Here are the most likely scenarios, in no particular order, that could unfold for Citigroup and its shareholders in the next few days.
1. A Change in Management
Most analysts believe Citigroup can survive its current market woes, though probably not without some changes. In a report out on Friday, Deutsche Bank analyst Mike Mayo, who has been a long-time bear on Citi, says the company has adequate capital to survive. When you factor in the $25 billion Citi got from the Treasury's Troubled Asset Relief Program, Mayo estimates the bank has as much as $100 billion in cash cushion.
And Citi's lending business has actually performed relatively well in this environment. In the third quarter, the company said it had $5 billion in loans on which customers were no longer making payments. In all, Citigroup has set aside $24 billion for loan loss reserves. For most firms, that's a lot of IOUs to go bad. But for Citi it's peanuts. In fact, $24 billion is just under 3.5% of Citi's overall loan book of $718 billion. And that's not a bad charge-off rate during a time when sub-prime mortgage loans are defaulting in double-digit rates.
"The issue with Citi is the degree to which the downtrend in its stock price affects fundamental factors, as seen with other financial firms over the past few months," Mayo wrote in the report.

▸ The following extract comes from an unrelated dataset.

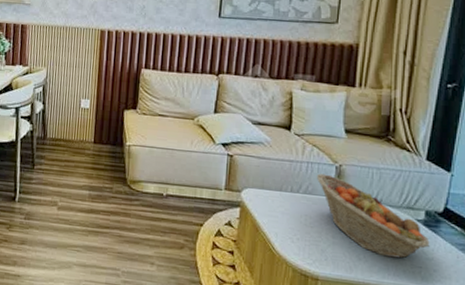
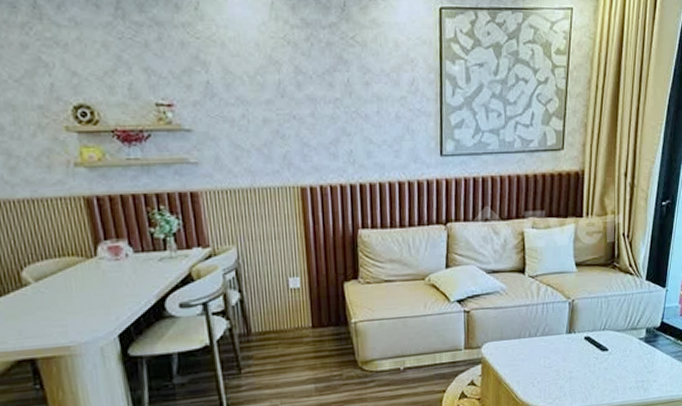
fruit basket: present [317,173,430,259] -> none [552,311,650,379]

So to avoid the fate of Lehman or Bear, the firm's board may feel like it needs to do something to boost it's stock price. One option would be to boot chief executive Vikram Pandit. Some on Wall Street believe Pandit has not been quick enough to react to the problems of the firm and could still be in denial. On Friday, Pandit told top executives that he doesn't believe Citi needs to sell off parts of its business to raise capital. Investors don't seem to agree. The stock fell on the news.

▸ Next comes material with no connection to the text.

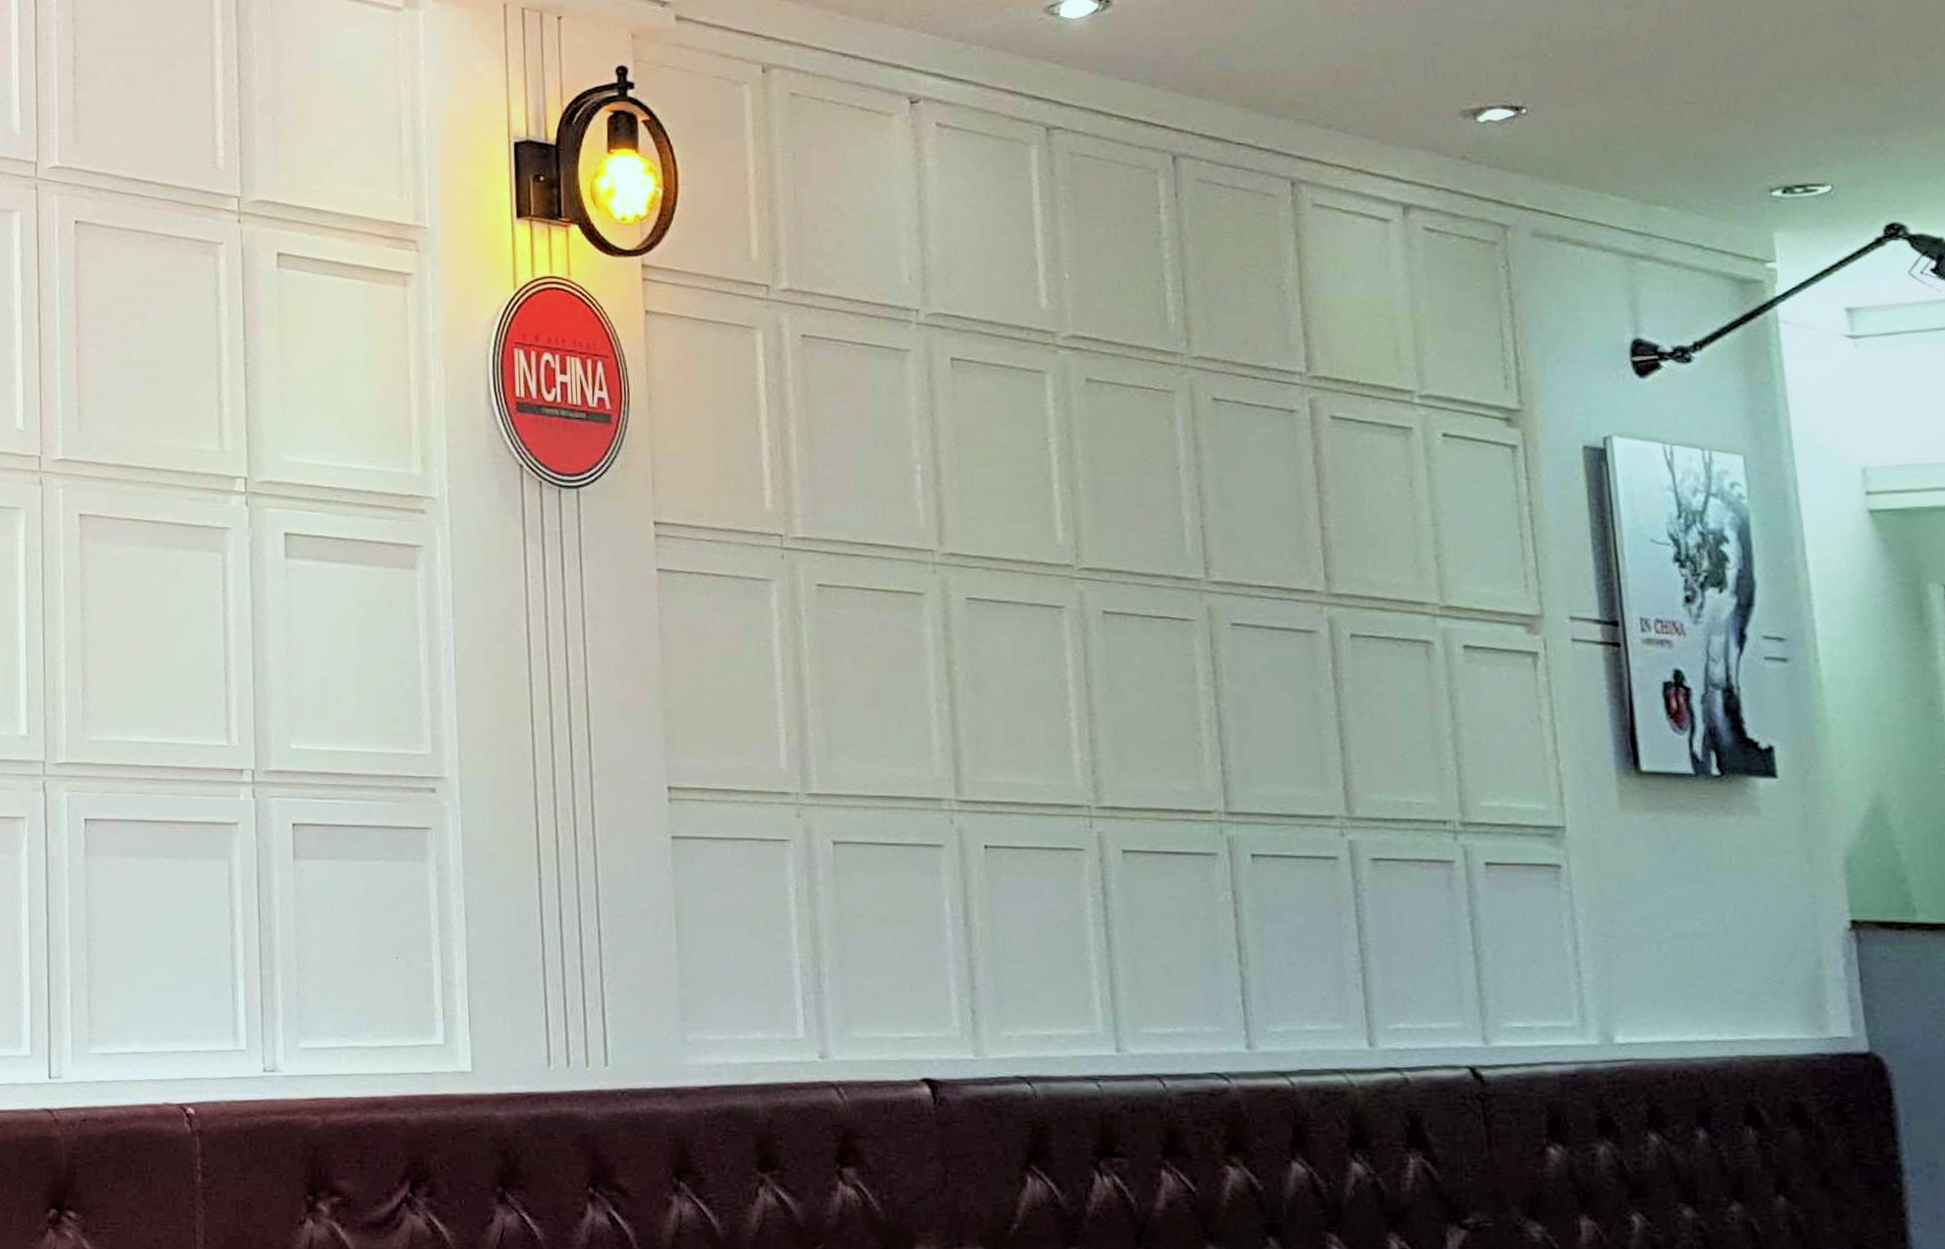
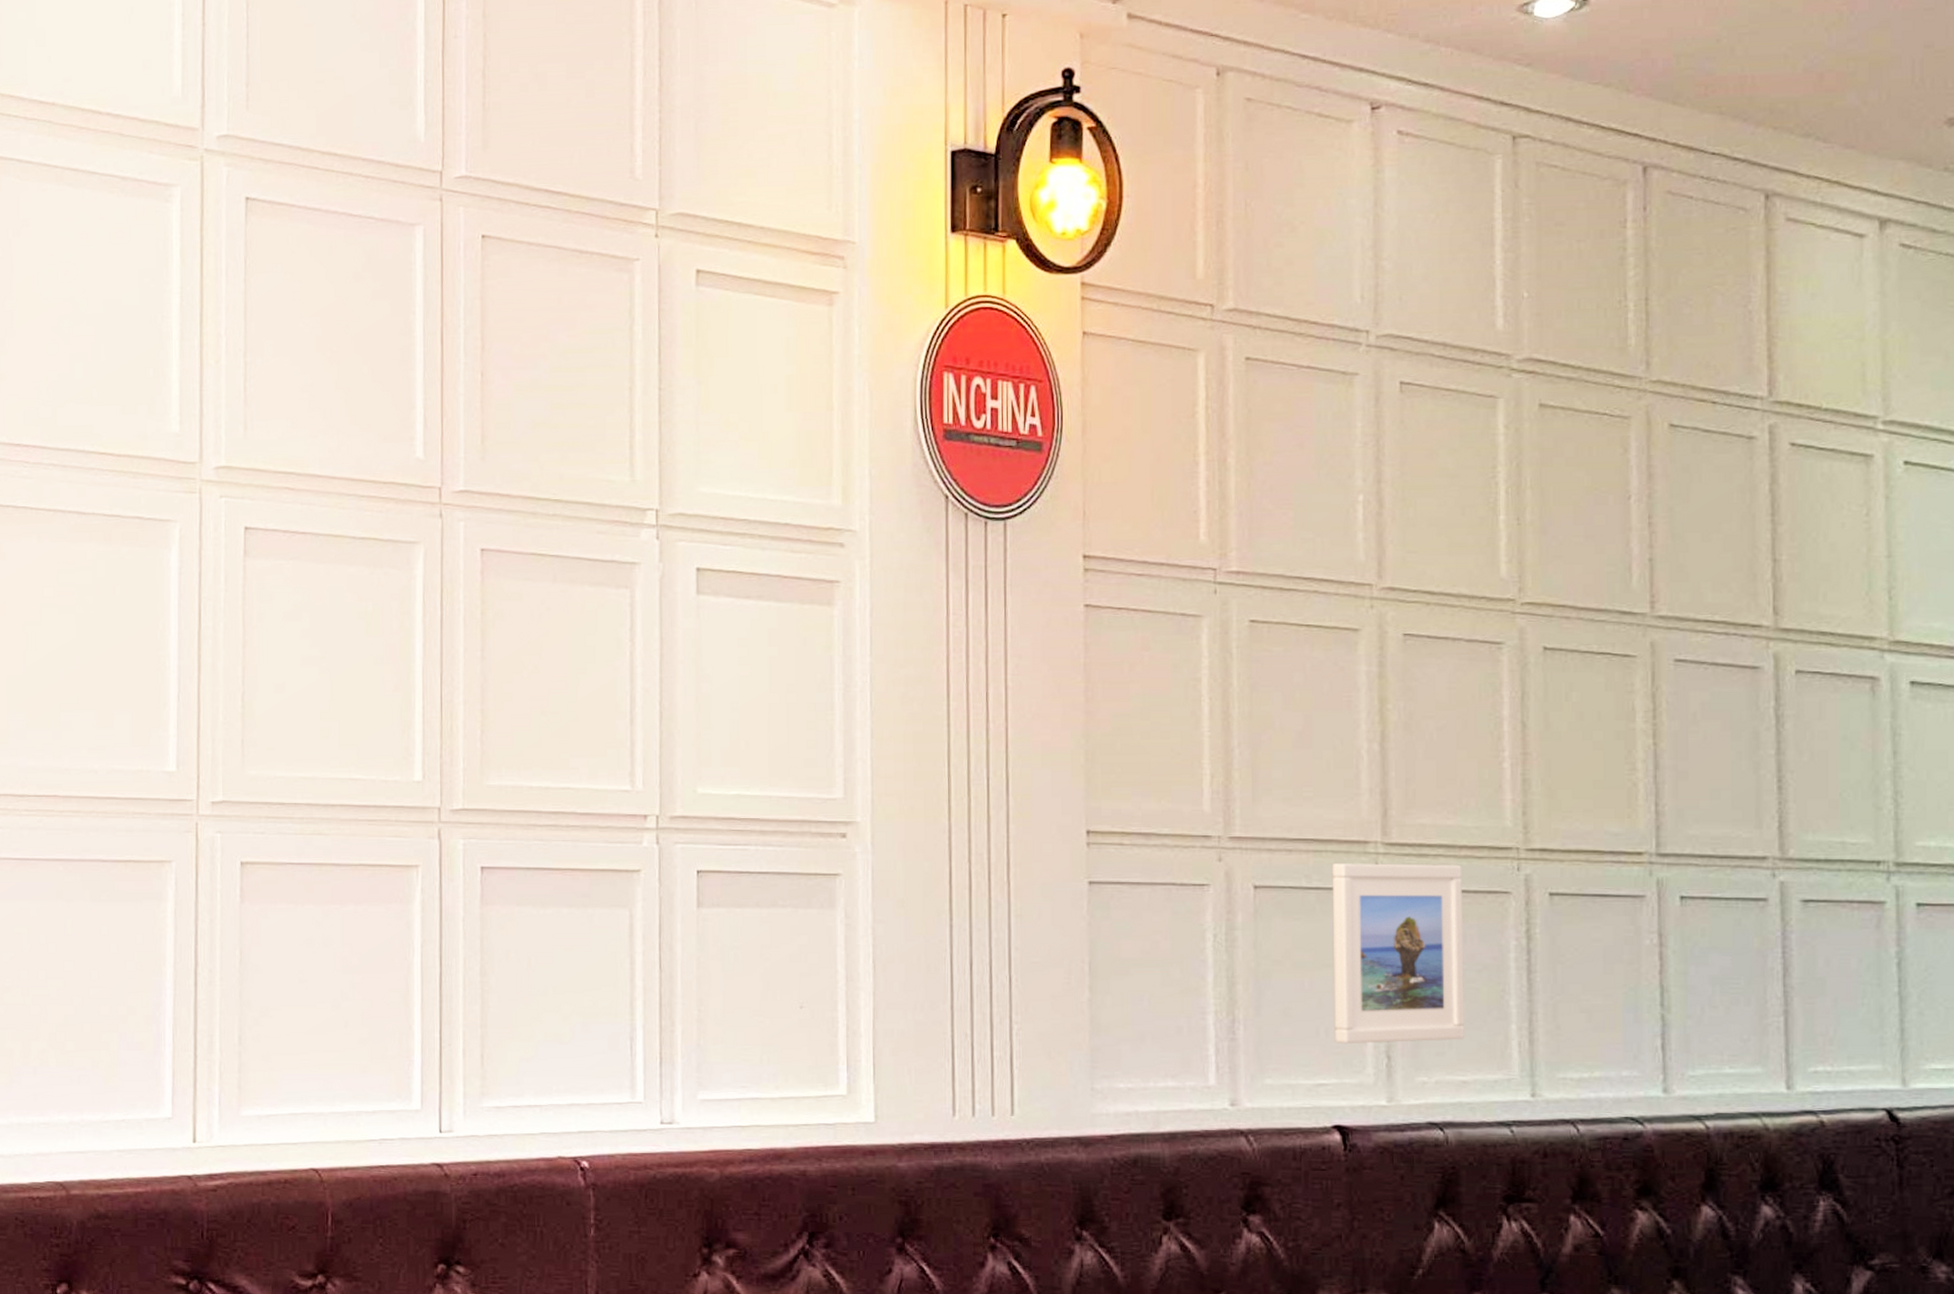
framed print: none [908,820,1047,997] -> present [1332,863,1465,1043]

Who could replace Pandit? Robert Rubin, the former Treasury Secretary and head of Goldman Sachs, could be one choice. He is currently a director and senior council at the firm. But Rubin has been at Citigroup for a number of years, and it's not clear he has been helpful so far in stopping the losses. What's more, with a Democrat headed back to the White House his eye may be on Pennsylvania Ave. and not Park Ave., where Citi's executive offices are located.
Another choice could be Larry Fink, the head of money management firm BlackRock. He is regularly on the top of short lists anytime a big Wall Street job opens up. And so far, he has kept his firm clear of the worst parts of the financial meltdown.